Cardiovasc Revasc Med

The Valve & Structural Heart Disease Intervention Center, Division of Cardiovascular Medicine, Harrington Heart and Vascular Institute, University Hospitals Cleveland Medical Center, Cleveland, OH, USA.

Published: January 2021

The rate of in-stent restenosis (ISR) has become increasingly prevalent with the exponential growth in stent implantation due to an aging population and a higher life expectancy, in addition to the high rates of obesity and diabetes. In this prospective, single operator, all-comer study, we sought to analyze the performance of ELCA followed by bioresorbable vascular scaffold (BVS) placement in patients undergoing percutaneous coronary intervention (PCI) for ISR. A total of 13 patients had ISR treated with a combination of ELCA and BVS, with 9 patients having matched OCT pre, post ELCA and post BVS. Mean age was 65 ± 11.22 and 83% of the patients were male. Hypertension and dyslipidemia were present in 100% of the patients and smoking and diabetes in 50%. After the procedure, we did not detect residual stenosis over 10% in any patient, resulting in a technical success of 100%. No patients had MACE during their hospital stay or within the next six months, resulting in a procedure success of 100%. The mean lumen area increased 0.35 mm from pre procedure to post ELCA and 3.58 mm from post ELCA to post BVS. The final difference, from pre procedure to post BVS, was a 3.93 mm lumen area gain.
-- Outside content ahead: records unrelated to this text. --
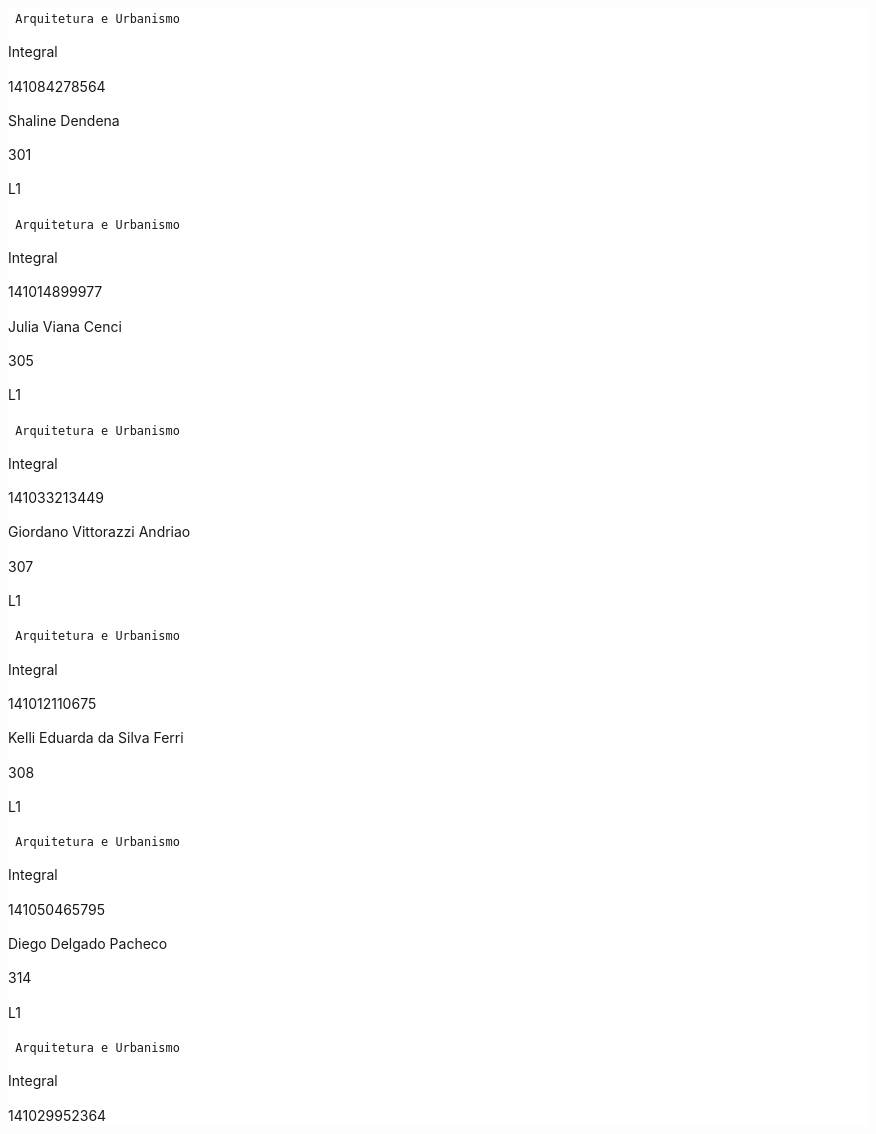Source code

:      Arquitetura e Urbanismo

   Integral

   141084278564

   Shaline Dendena

   301

   L1

     Arquitetura e Urbanismo

   Integral

   141014899977

   Julia Viana Cenci

   305

   L1

     Arquitetura e Urbanismo

   Integral

   141033213449

   Giordano Vittorazzi Andriao

   307

   L1

     Arquitetura e Urbanismo

   Integral

   141012110675

   Kelli Eduarda da Silva Ferri

   308

   L1

     Arquitetura e Urbanismo

   Integral

   141050465795

   Diego Delgado Pacheco

   314

   L1

     Arquitetura e Urbanismo

   Integral

   141029952364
The mean lumen diameter increased 0.11 mm from baseline to ELCA, 0.95 mm from post laser to BVS implantation and 1.06 mm from pre procedure to post BVS. The NIH area reduced 0.48 mm from pre to post ELCA, 1.13mm from post ELCA to BVS implantation and 1.61 mm from baseline to post BVS implantation. We conclude that ELCA is a safe and feasible debulking method to approach ISR, with high rates of post-procedural BVS success, within six months follow-up.